Segment Start: Material for this task

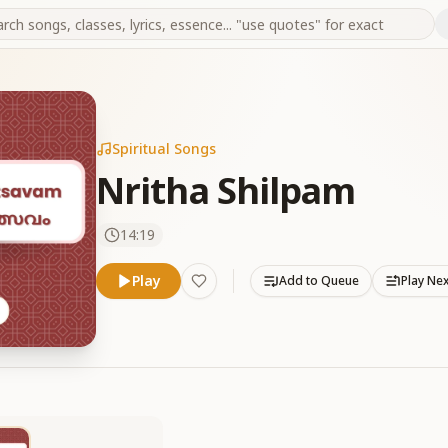
Spiritual Songs
Nritha Shilpam
14:19
Play
Add to Queue
Play Ne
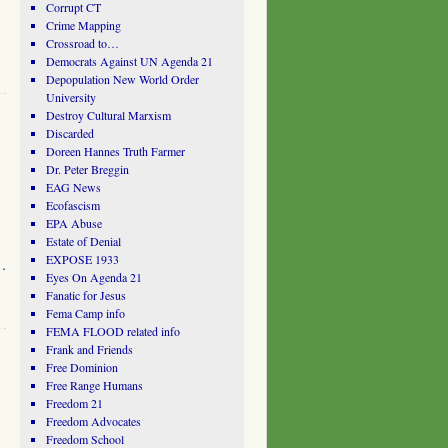
Corrupt CT
Crime Mapping
Crossroad to…
Democrats Against UN Agenda 21
Depopulation New World Order
University
Destroy Cultural Marxism
Discarded
Doreen Hannes Truth Farmer
Dr. Peter Breggin
EAG News
Ecofascism
EPA Abuse
Estate of Denial
EXPOSE 1933
…
Eyes On Agenda 21
Fanatic for Jesus
Fema Camp info
FEMA FLOOD related info
Frank and Friends
Free Dominion
Free Range Humans
Freedom 21
Freedom Advocates
Freedom School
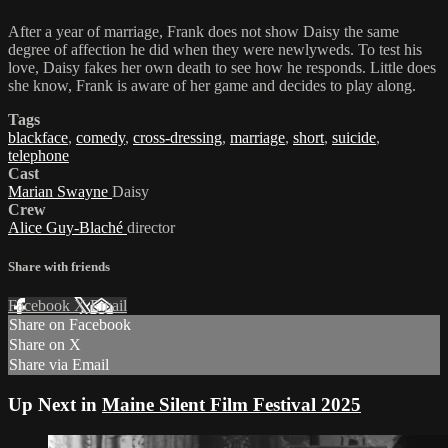
After a year of marriage, Frank does not show Daisy the same
degree of affection he did when they were newlyweds. To test his
love, Daisy fakes her own death to see how he responds. Little does
she know, Frank is aware of her game and decides to play along.
Tags
blackface
,
comedy
,
cross-dressing
,
marriage
,
short
,
suicide
,
telephone
Cast
Marian Swayne
Daisy
Crew
Alice Guy-Blaché
director
Share with friends
Facebook
X
Email
Share on Facebook
Share on X
Share via Email
Up Next in
Maine Silent Film Festival 2025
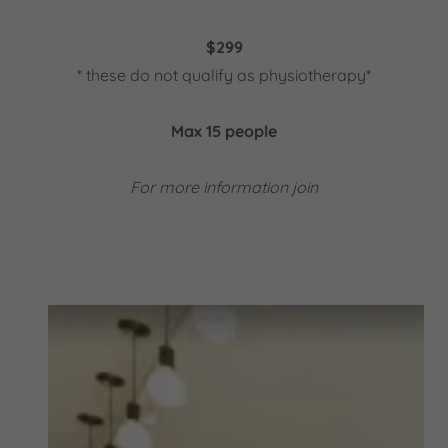
$299
* these do not qualify as physiotherapy*
Max 15 people
For more information join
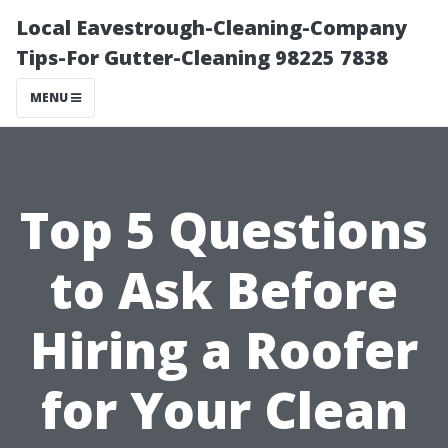
Local Eavestrough-Cleaning-Company
Tips-For Gutter-Cleaning 98225 7838
MENU
Top 5 Questions
to Ask Before
Hiring a Roofer
for Your Clean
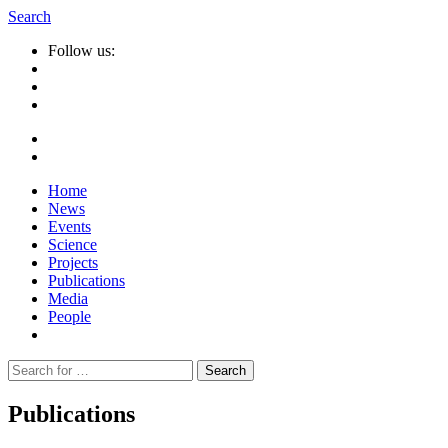
Search
Follow us:
Home
News
Events
Science
Projects
Publications
Media
People
Suche
nach:
Publications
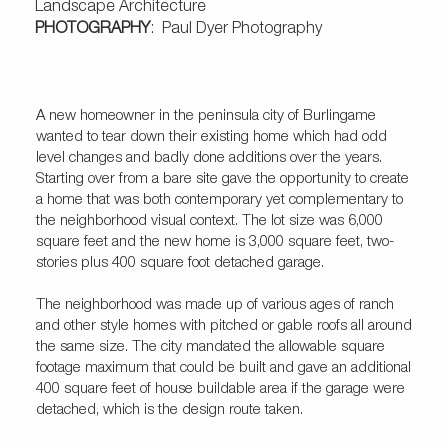
Landscape Architecture
PHOTOGRAPHY
: Paul Dyer Photography
A new homeowner in the peninsula city of Burlingame
wanted to tear down their existing home which had odd
level changes and badly done additions over the years.
Starting over from a bare site gave the opportunity to create
a home that was both contemporary yet complementary to
the neighborhood visual context. The lot size was 6,000
square feet and the new home is 3,000 square feet, two-
stories plus 400 square foot detached garage.
The neighborhood was made up of various ages of ranch
and other style homes with pitched or gable roofs all around
the same size. The city mandated the allowable square
footage maximum that could be built and gave an additional
400 square feet of house buildable area if the garage were
detached, which is the design route taken.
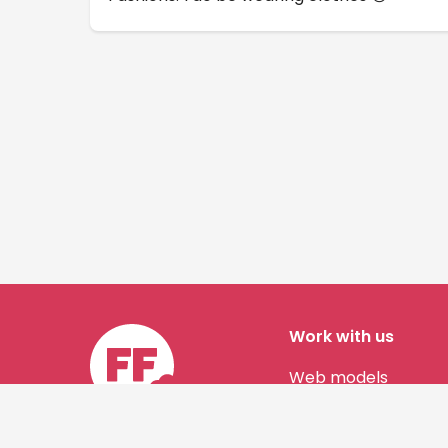
Work with us
Web models
Story authors
Contact us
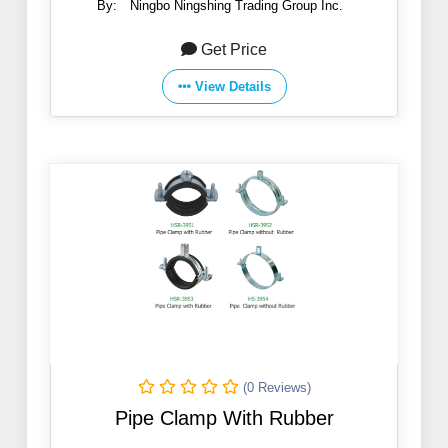
By:
Ningbo Ningshing Trading Group Inc.
Get Price
View Details
(0 Reviews)
Pipe Clamp With Rubber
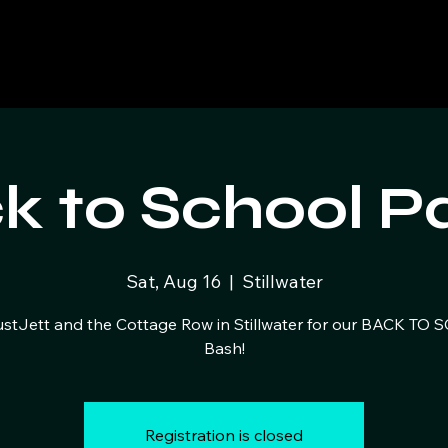
k to School Pa
Sat, Aug 16
  |  
Stillwater
ustJett and the Cottage Row in Stillwater for our BACK TO
Bash!
Registration is closed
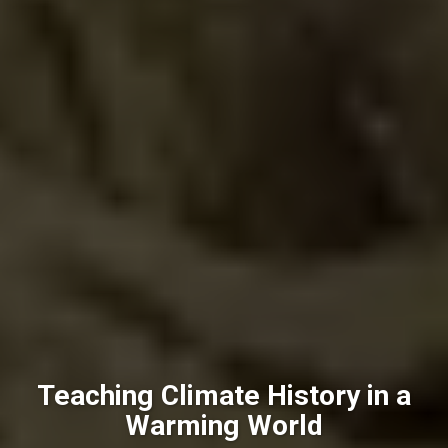
Teaching Climate History in a
Warming World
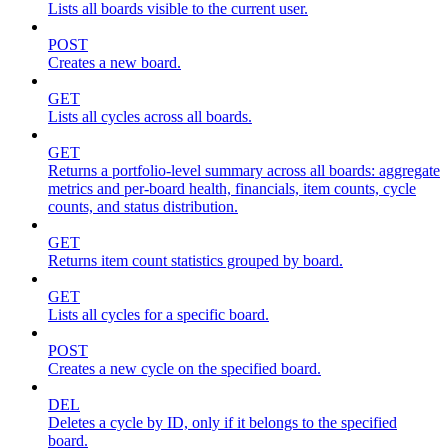
Lists all boards visible to the current user.
POST
Creates a new board.
GET
Lists all cycles across all boards.
GET
Returns a portfolio-level summary across all boards: aggregate
metrics and per-board health, financials, item counts, cycle
counts, and status distribution.
GET
Returns item count statistics grouped by board.
GET
Lists all cycles for a specific board.
POST
Creates a new cycle on the specified board.
DEL
Deletes a cycle by ID, only if it belongs to the specified
board.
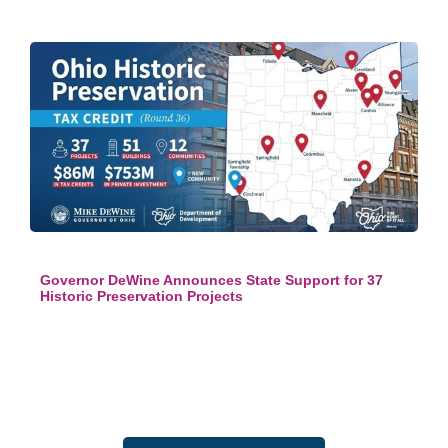
Governor DeWine Announces State Support for 37
Historic Preservation Projects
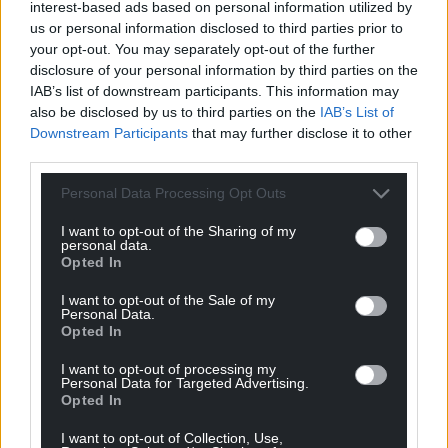
interest-based ads based on personal information utilized by
us or personal information disclosed to third parties prior to
“Powell changed politics by articulating the fears
your opt-out. You may separately opt-out of the further
and resentments of millions and millions of people.”
disclosure of your personal information by third parties on the
IAB’s list of downstream participants. This information may
Share this:
also be disclosed by us to third parties on the
IAB’s List of
Downstream Participants
that may further disclose it to other
Facebook
X
Email
third parties.
Personal Data Processing Opt Outs
I want to opt-out of the Sharing of my
Support our Nation today
personal data.
Opted In
For the
price of a cup of coffee
a month you
I want to opt-out of the Sale of my
can help us create an independent, not-for-
Personal Data.
profit, national news service for the people of
Opted In
Wales,
by the people of Wales.
I want to opt-out of processing my
Personal Data for Targeted Advertising.
Opted In
I want to opt-out of Collection, Use,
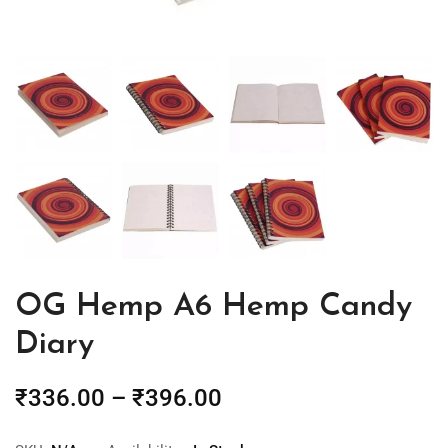
OG Hemp A6 Hemp Candy
Diary
₹
336.00
–
₹
396.00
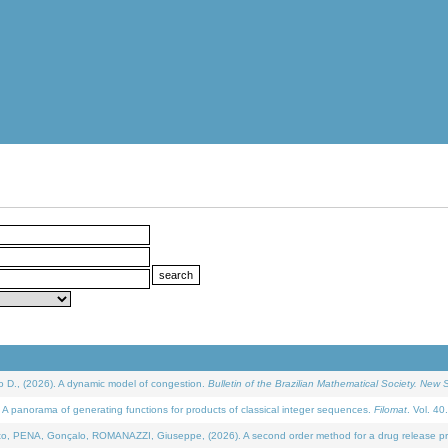
D., (2026). A dynamic model of congestion.
Bulletin of the Brazilian Mathematical Society. New S
 panorama of generating functions for products of classical integer sequences.
Filomat
. Vol. 40
NA, Gonçalo, ROMANAZZI, Giuseppe, (2026). A second order method for a drug release process 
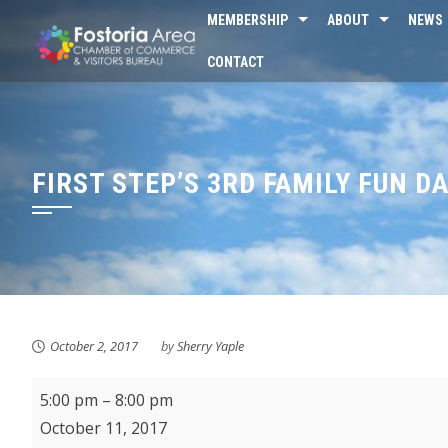
Skip
MEMBERSHIP
ABOUT
NEWS
to
CONTACT
content
FIRST STEP’S 3RD FAMILY FUN D
October 2, 2017
by
Sherry Yaple
First
5:00 pm
–
8:00 pm
Step's
October 11, 2017
3rd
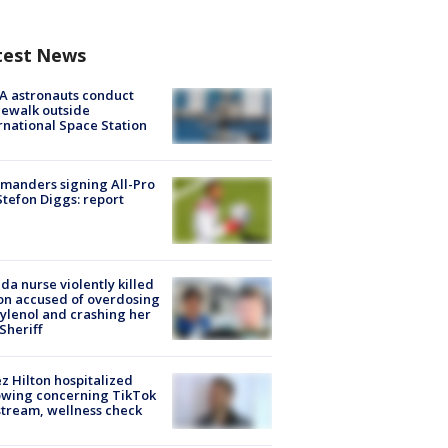
test News
A astronauts conduct
ewalk outside
rnational Space Station
manders signing All-Pro
tefon Diggs: report
ida nurse violently killed
on accused of overdosing
ylenol and crashing her
 Sheriff
z Hilton hospitalized
owing concerning TikTok
stream, wellness check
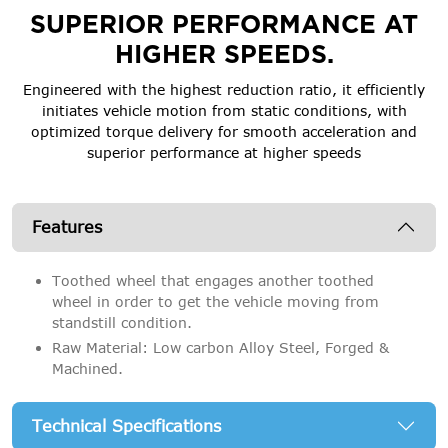
SUPERIOR PERFORMANCE AT
HIGHER SPEEDS.
Engineered with the highest reduction ratio, it efficiently
initiates vehicle motion from static conditions, with
optimized torque delivery for smooth acceleration and
superior performance at higher speeds
Features
Toothed wheel that engages another toothed
wheel in order to get the vehicle moving from
standstill condition.
Raw Material: Low carbon Alloy Steel, Forged &
Machined.
Technical Specifications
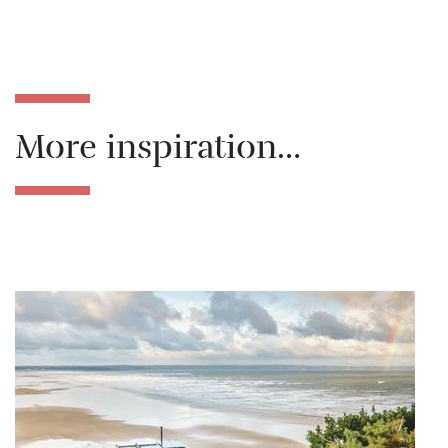
More inspiration…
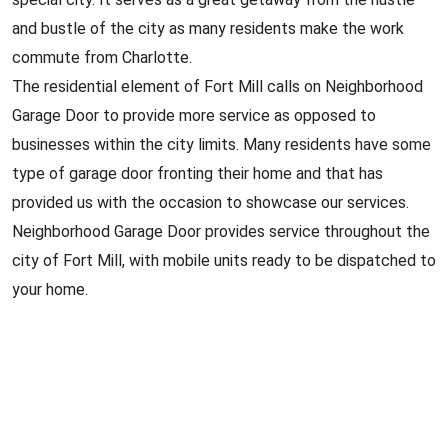
and bustle of the city as many residents make the work
commute from Charlotte.
The residential element of Fort Mill calls on Neighborhood
Garage Door to provide more service as opposed to
businesses within the city limits. Many residents have some
type of garage door fronting their home and that has
provided us with the occasion to showcase our services.
Neighborhood Garage Door provides service throughout the
city of Fort Mill, with mobile units ready to be dispatched to
your home.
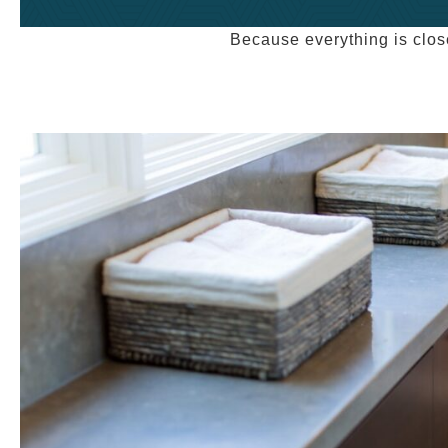
Because everything is clos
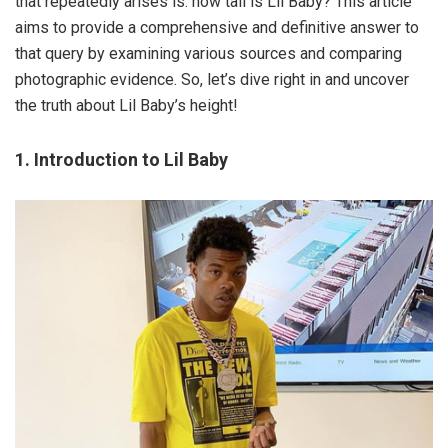
that repeatedly arises is: how tall is Lil Baby? This article
aims to provide a comprehensive and definitive answer to
that query by examining various sources and comparing
photographic evidence. So, let’s dive right in and uncover
the truth about Lil Baby’s height!
1. Introduction to Lil Baby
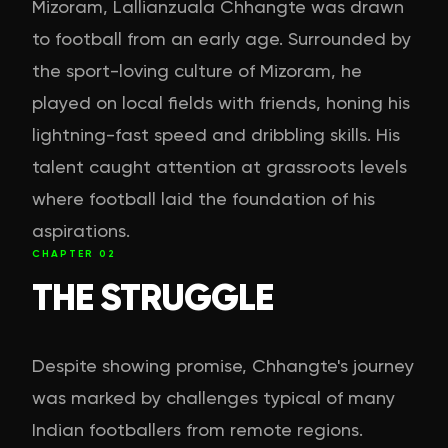
Mizoram, Lallianzuala Chhangte was drawn
to football from an early age. Surrounded by
the sport-loving culture of Mizoram, he
played on local fields with friends, honing his
lightning-fast speed and dribbling skills. His
talent caught attention at grassroots levels
where football laid the foundation of his
aspirations.
CHAPTER
02
THE STRUGGLE
Despite showing promise, Chhangte's journey
was marked by challenges typical of many
Indian footballers from remote regions.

Segment End: Material for this task

# Exercise goal:
Format the text read from every entry above as a numbered list with one line per item, skipping blank lines. Leave the pictures out.

# Answer section:
1. Spiritual Songs
2. Nritha Shilpam
3. 14:19
4. Play
5. Add to Queue
6. Play Ne
7. Corrupt CT
8. Crime Mapping
9. Crossroad to…
10. Democrats Against UN Agenda 21
11. Depopulation New World Order
12. University
13. Destroy Cultural Marxism
14. Discarded
15. Doreen Hannes Truth Farmer
16. Dr. Peter Breggin
17. EAG News
18. Ecofascism
19. EPA Abuse
20. Estate of Denial
21. EXPOSE 1933
22. …
23. Eyes On Agenda 21
24. Fanatic for Jesus
25. Fema Camp info
26. FEMA FLOOD related info
27. Frank and Friends
28. Free Dominion
29. Free Range Humans
30. Freedom 21
31. Freedom Advocates
32. Freedom School
33. After a year of marriage, Frank does not show Daisy the same
34. degree of affection he did when they were newlyweds. To test his
35. love, Daisy fakes her own death to see how he responds. Little does
36. she know, Frank is aware of her game and decides to play along.
37. Tags
38. blackface
39. ,
40. comedy
41. ,
42. cross-dressing
43. ,
44. marriage
45. ,
46. short
47. ,
48. suicide
49. ,
50. telephone
51. Cast
52. Marian Swayne
53. Daisy
54. Crew
55. Alice Guy-Blaché
56. director
57. Share with friends
58. Facebook
59. X
60. Email
61. Share on Facebook
62. Share on X
63. Share via Email
64. Up Next in
65. Maine Silent Film Festival 2025
66. $299
67. * these do not qualify as physiotherapy*
68. Max 15 people
69. For more information join
70. Local Eavestrough-Cleaning-Company
71. Tips-For Gutter-Cleaning 98225 7838
72. MENU
73. Top 5 Questions
74. to Ask Before
75. Hiring a Roofer
76. for Your Clean
77. Search
78. Follow us:
79. Home
80. News
81. Events
82. Science
83. Projects
84. Publications
85. Media
86. People
87. Suche
88. nach:
89. Publications
90. Landscape Architecture
91. PHOTOGRAPHY
92. : Paul Dyer Photography
93. A new homeowner in the peninsula city of Burlingame
94. wanted to tear down their existing home which had odd
95. level changes and badly done additions over the years.
96. Starting over from a bare site gave the opportunity to create
97. a home that was both contemporary yet complementary to
98. the neighborhood visual context. The lot size was 6,000
99. square feet and the new home is 3,000 square feet, two-
100. stories plus 400 square foot detached garage.
101. The neighborhood was made up of various ages of ranch
102. and other style homes with pitched or gable roofs all around
103. the same size. The city mandated the allowable square
104. footage maximum that could be built and gave an additional
105. 400 square feet of house buildable area if the garage were
106. detached, which is the design route taken.
107. Work with us
108. Web models
109. Story authors
110. Contact us
111. By:
112. Ningbo Ningshing Trading Group Inc.
113. Get Price
114. View Details
115. (0 Reviews)
116. Pipe Clamp With Rubber
117. k to School Pa
118. Sat, Aug 16
119.   |  
120. Stillwater
121. ustJett and the Cottage Row in Stillwater for our BACK TO
122. Bash!
123. Registration is closed
124. Teaching Climate History in a
125. Warming World
126. Lists all boards visible to the current user.
127. POST
128. Creates a new board.
129. GET
130. Lists all cycles across all boards.
131. GET
132. Returns a portfolio-level summary across all boards: aggregate
133. metrics and per-board health, financials, item counts, cycle
134. counts, and status distribution.
135. GET
136. Returns item count statistics grouped by board.
137. GET
138. Lists all cycles for a specific board.
139. POST
140. Creates a new cycle on the specified board.
141. DEL
142. Deletes a cycle by ID, only if it belongs to the specified
143. board.
144. Governor DeWine Announces State Support for 37
145. Historic Preservation Projects
146. interest-based ads based on personal information utilized by
147. us or personal information disclosed to third parties prior to
148. “Powell changed politics by articulating the fears
149. your opt-out. You may separately opt-out of the further
150. and resentments of millions and millions of people.”
151. disclosure of your personal information by third parties on the
152. IAB’s list of downstream participants. This information may
153. Share this:
154. also be disclosed by us to third parties on the
155. IAB’s List of
156. Downstream Participants
157. that may further disclose it to other
158. Facebook
159. X
160. Email
161. third parties.
162. Personal Data Processing Opt Outs
163. I want to opt-out of the Sharing of my
164. Support our Nation today
165. personal data.
166. Opted In
167. For the
168. price of a cup of coffee
169. a month you
170. I want to opt-out of the Sale of my
171. can help us create an independent, not-for-
172. Personal Data.
173. profit, national news service for the people of
174. Opted In
175. Wales,
176. by the people of Wales.
177. I want to opt-out of processing my
178. Personal Data for Targeted Advertising.
179. Opted In
180. I want to opt-out of Collection, Use,
181. OG Hemp A6 Hemp Candy
182. Diary
183. ₹
184. 336.00
185. –
186. ₹
187. 396.00
188. D., (2026). A dynamic model of congestion.
189. Bulletin of the Brazilian Mathematical Society. New S
190.  panorama of generating functions for products of classical integer sequences.
191. Filomat
192. . Vol. 40
193. NA, Gonçalo, ROMANAZZI, Giuseppe, (2026). A second order method for a drug release process 
194. Skip
195. MEMBERSHIP
196. ABOUT
197. NEWS
198. to
199. CONTACT
200. content
201. FIRST STEP’S 3RD FAMILY FUN D
202. October 2, 2017
203. by
204. Sherry Yaple
205. First
206. 5:00 pm
207. –
208. 8:00 pm
209. Step's
210. October 11, 2017
211. 3rd
212. test News
213. A astronauts conduct
214. ewalk outside
215. rnational Space Station
216. manders signing All-Pro
217. tefon Diggs: report
218. ida nurse violently killed
219. on accused of overdosing
220. ylenol and crashing her
221.  Sheriff
222. z Hilton hospitalized
223. owing concerning TikTok
224. stream, wellness check
225. SUPERIOR PERFORMANCE AT
226. HIGHER SPEEDS.
227. Engineered with the highest reduction ratio, it efficiently
228. initiates vehicle motion from static conditions, with
229. optimized torque delivery for smooth acceleration and
230. superior performance at higher speeds
231. Features
232. Toothed wheel that engages another toothed
233. wheel in order to get the vehicle moving from
234. standstill condition.
235. Raw Material: Low carbon Alloy Steel, Forged &
236. Machined.
237. Technical Specifications
238. More inspiration…
239. and bustle of the city as many residents make the work
240. commute from Charlotte.
241. The residential element of Fort Mill calls on Neighborhood
242. Garage Door to provide more service as opposed to
243. businesses within the city limits. Many residents have some
244. type of garage door fronting their home and that has
245. provided us with the occasion to showcase our services.
246. Neighborhood Garage Door provides service throughout the
247. city of Fort Mill, with mobile units ready to be dispatched to
248. your home.
249. Because everything is clos
250. that repeatedly arises is: how tall is Lil Baby? This article
251. aims to provide a comprehensive and definitive answer to
252. that query by examining various sources and comparing
253. photographic evidence. So, let’s dive right in and uncover
254. the truth about Lil Baby’s height!
255. 1. Introduction to Lil Baby
256. Mizoram, Lallianzuala Chhangte was drawn
257. to football from an early age. Surrounded by
258. the sport-loving culture of Mizoram, he
259. played on local fields with friends, honing his
260. lightning-fast speed and dribbling skills. His
261. talent caught attention at grassroots levels
262. where football laid the foundation of his
263. aspirations.
264. CHAPTER
265. 02
266. THE STRUGGLE
267. Despite showing promise, Chhangte's journey
268. was marked by challenges typical of many
269. Indian footballers from remote regions.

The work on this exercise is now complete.